**Material provided**:
++++++++++

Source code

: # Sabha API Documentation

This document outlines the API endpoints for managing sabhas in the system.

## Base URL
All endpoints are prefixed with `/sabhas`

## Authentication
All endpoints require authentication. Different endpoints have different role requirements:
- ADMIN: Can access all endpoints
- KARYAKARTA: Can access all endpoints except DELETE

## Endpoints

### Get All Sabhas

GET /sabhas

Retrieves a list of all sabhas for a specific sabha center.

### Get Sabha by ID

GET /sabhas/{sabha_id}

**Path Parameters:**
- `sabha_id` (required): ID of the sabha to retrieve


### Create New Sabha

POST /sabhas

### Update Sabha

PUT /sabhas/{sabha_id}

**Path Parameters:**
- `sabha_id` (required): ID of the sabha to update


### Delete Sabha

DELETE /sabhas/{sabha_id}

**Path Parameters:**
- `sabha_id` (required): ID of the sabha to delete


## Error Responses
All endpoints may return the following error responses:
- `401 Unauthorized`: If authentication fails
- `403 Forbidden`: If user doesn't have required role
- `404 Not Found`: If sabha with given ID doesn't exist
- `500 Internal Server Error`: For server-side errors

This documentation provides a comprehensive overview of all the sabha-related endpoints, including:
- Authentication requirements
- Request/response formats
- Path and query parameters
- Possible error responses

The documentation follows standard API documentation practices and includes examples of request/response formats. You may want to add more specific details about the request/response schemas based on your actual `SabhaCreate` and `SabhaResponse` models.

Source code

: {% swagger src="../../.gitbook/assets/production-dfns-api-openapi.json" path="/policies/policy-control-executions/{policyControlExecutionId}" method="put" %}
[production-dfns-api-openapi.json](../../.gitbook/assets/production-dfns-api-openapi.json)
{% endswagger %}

++++++++++

**Task statement**:
Reproduce these lines word for word, covering every one of the records.

**Finished task**:
Source code

: # Sabha API Documentation

This document outlines the API endpoints for managing sabhas in the system.

## Base URL
All endpoints are prefixed with `/sabhas`

## Authentication
All endpoints require authentication. Different endpoints have different role requirements:
- ADMIN: Can access all endpoints
- KARYAKARTA: Can access all endpoints except DELETE

## Endpoints

### Get All Sabhas

GET /sabhas

Retrieves a list of all sabhas for a specific sabha center.

### Get Sabha by ID

GET /sabhas/{sabha_id}

**Path Parameters:**
- `sabha_id` (required): ID of the sabha to retrieve


### Create New Sabha

POST /sabhas

### Update Sabha

PUT /sabhas/{sabha_id}

**Path Parameters:**
- `sabha_id` (required): ID of the sabha to update


### Delete Sabha

DELETE /sabhas/{sabha_id}

**Path Parameters:**
- `sabha_id` (required): ID of the sabha to delete


## Error Responses
All endpoints may return the following error responses:
- `401 Unauthorized`: If authentication fails
- `403 Forbidden`: If user doesn't have required role
- `404 Not Found`: If sabha with given ID doesn't exist
- `500 Internal Server Error`: For server-side errors

This documentation provides a comprehensive overview of all the sabha-related endpoints, including:
- Authentication requirements
- Request/response formats
- Path and query parameters
- Possible error responses

The documentation follows standard API documentation practices and includes examples of request/response formats. You may want to add more specific details about the request/response schemas based on your actual `SabhaCreate` and `SabhaResponse` models.

Source code

: {% swagger src="../../.gitbook/assets/production-dfns-api-openapi.json" path="/policies/policy-control-executions/{policyControlExecutionId}" method="put" %}
[production-dfns-api-openapi.json](../../.gitbook/assets/production-dfns-api-openapi.json)
{% endswagger %}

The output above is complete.